+++ Material shown

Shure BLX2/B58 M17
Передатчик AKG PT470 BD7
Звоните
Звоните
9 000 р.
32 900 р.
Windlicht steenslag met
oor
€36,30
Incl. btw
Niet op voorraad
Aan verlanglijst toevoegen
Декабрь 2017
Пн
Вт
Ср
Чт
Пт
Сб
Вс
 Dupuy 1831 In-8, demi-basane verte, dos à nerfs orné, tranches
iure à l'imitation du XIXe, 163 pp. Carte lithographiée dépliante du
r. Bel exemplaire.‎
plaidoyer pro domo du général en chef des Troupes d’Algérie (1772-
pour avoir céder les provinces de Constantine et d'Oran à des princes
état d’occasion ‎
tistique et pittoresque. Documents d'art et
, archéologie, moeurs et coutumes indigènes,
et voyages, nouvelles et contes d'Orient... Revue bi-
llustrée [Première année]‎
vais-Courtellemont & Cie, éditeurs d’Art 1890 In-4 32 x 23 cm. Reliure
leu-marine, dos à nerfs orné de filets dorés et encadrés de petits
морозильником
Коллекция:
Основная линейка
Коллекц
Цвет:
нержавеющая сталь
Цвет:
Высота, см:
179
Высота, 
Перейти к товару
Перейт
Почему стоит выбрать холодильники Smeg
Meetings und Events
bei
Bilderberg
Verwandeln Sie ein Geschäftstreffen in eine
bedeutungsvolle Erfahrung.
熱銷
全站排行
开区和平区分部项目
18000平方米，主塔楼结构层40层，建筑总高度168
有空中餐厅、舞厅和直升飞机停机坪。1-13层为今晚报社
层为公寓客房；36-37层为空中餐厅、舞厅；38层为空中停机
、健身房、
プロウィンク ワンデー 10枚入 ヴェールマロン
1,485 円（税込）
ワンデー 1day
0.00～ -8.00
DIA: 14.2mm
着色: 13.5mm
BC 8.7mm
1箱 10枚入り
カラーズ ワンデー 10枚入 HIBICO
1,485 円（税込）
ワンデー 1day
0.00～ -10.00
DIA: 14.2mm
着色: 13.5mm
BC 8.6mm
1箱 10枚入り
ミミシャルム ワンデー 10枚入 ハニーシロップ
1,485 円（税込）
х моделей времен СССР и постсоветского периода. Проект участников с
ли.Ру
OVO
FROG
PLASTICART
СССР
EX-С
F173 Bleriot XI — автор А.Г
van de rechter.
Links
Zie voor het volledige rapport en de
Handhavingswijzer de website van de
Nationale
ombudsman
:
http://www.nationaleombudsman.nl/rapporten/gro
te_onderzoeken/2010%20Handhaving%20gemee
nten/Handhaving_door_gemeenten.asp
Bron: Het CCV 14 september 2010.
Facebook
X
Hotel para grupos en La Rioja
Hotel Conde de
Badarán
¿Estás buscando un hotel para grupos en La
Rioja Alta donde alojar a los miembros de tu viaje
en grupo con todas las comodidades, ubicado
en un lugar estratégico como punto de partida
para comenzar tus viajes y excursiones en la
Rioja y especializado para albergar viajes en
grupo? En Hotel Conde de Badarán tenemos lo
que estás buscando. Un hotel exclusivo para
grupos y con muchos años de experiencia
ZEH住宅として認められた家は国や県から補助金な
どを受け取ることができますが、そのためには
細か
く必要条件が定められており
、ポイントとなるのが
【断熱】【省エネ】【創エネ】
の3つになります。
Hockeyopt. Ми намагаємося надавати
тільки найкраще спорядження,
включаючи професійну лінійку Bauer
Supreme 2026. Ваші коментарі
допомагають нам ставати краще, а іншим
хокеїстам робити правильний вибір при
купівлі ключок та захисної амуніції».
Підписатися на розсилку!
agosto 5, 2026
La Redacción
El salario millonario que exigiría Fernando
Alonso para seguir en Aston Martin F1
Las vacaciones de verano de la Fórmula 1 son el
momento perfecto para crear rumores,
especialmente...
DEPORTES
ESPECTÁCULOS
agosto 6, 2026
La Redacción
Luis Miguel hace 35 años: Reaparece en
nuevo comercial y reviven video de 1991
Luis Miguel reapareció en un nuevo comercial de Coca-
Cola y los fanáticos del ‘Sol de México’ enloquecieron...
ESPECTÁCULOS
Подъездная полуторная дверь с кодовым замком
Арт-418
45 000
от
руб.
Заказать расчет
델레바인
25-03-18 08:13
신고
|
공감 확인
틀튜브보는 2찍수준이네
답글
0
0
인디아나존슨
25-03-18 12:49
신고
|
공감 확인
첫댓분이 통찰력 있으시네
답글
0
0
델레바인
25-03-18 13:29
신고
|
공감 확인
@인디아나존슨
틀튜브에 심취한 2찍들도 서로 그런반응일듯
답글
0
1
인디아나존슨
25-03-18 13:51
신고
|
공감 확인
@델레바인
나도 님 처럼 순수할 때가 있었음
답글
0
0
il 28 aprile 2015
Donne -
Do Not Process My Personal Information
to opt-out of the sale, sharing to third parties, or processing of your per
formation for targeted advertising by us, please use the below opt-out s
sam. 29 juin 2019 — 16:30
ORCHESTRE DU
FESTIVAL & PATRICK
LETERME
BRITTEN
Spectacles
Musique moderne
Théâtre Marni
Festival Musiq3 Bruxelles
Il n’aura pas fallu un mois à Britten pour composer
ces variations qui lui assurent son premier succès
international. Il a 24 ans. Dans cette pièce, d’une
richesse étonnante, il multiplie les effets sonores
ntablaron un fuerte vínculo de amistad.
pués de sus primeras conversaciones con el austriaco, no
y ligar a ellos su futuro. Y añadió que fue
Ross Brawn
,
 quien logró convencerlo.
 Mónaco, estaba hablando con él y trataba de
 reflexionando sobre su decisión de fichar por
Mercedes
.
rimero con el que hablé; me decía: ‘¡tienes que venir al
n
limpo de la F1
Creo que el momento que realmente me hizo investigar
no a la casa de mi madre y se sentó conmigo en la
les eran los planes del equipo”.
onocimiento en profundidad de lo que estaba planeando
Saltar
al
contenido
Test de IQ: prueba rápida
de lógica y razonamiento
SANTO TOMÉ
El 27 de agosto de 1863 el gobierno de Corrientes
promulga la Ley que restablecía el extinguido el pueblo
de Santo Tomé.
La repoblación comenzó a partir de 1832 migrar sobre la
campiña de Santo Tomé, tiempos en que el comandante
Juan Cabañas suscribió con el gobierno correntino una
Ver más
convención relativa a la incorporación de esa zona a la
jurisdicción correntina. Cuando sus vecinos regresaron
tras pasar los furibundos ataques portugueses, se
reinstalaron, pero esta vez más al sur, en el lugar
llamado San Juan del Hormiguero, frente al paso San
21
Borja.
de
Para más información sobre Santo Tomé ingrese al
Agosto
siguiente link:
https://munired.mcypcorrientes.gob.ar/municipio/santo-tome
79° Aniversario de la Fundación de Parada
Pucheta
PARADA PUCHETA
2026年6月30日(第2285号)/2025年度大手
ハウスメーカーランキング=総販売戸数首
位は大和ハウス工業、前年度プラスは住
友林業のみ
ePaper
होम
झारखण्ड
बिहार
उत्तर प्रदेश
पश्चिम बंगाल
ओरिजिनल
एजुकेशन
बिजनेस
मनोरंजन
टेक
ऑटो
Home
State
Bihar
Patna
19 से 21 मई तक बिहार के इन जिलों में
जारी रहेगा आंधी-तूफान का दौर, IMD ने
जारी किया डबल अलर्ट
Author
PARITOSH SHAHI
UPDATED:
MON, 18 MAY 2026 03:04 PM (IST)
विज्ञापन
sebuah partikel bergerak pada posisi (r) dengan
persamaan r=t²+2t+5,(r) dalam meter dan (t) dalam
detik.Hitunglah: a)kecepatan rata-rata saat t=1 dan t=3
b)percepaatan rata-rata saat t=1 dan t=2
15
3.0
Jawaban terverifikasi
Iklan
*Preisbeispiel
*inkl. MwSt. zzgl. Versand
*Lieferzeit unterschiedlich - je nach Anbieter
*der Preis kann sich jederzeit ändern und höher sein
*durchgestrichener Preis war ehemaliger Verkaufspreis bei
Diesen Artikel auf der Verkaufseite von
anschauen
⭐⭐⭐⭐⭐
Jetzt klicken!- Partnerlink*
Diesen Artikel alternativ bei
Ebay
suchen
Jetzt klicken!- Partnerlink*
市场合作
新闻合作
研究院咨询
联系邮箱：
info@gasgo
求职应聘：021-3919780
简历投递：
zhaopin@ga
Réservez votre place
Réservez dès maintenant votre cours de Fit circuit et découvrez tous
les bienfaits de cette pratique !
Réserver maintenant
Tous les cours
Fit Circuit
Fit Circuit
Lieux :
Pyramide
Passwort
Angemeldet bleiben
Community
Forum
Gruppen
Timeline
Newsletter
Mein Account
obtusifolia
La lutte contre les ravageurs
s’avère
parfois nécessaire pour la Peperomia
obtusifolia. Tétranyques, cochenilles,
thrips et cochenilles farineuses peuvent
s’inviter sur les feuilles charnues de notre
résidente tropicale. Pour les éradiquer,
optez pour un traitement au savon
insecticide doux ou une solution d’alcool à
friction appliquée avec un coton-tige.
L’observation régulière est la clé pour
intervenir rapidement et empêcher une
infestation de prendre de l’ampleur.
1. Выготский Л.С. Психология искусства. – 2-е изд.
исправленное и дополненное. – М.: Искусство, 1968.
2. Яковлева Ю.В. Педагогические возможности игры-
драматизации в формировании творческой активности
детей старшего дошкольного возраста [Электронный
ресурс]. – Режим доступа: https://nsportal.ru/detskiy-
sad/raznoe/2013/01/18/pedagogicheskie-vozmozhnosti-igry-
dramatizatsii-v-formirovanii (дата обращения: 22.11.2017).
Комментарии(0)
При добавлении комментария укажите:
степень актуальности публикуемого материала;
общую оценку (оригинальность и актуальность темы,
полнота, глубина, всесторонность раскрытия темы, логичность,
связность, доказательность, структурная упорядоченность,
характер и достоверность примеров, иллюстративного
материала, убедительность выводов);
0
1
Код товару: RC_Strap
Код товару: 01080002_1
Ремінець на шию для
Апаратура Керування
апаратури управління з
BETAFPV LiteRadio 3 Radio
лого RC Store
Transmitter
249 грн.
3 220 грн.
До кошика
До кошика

++++++

> [What to work on] Convert the lines from the start of the entries through the line that contains "archéologie, moeurs et", inclusive, into a JSON list of strings with one string per line. Omit blank lines.

> [Result]
[
  "Shure BLX2/B58 M17",
  "Передатчик AKG PT470 BD7",
  "Звоните",
  "Звоните",
  "9 000 р.",
  "32 900 р.",
  "Windlicht steenslag met",
  "oor",
  "€36,30",
  "Incl. btw",
  "Niet op voorraad",
  "Aan verlanglijst toevoegen",
  "Декабрь 2017",
  "Пн",
  "Вт",
  "Ср",
  "Чт",
  "Пт",
  "Сб",
  "Вс",
  " Dupuy 1831 In-8, demi-basane verte, dos à nerfs orné, tranches",
  "iure à l'imitation du XIXe, 163 pp. Carte lithographiée dépliante du",
  "r. Bel exemplaire.‎",
  "plaidoyer pro domo du général en chef des Troupes d’Algérie (1772-",
  "pour avoir céder les provinces de Constantine et d'Oran à des princes",
  "état d’occasion ‎",
  "tistique et pittoresque. Documents d'art et",
  ", archéologie, moeurs et coutumes indigènes,"
]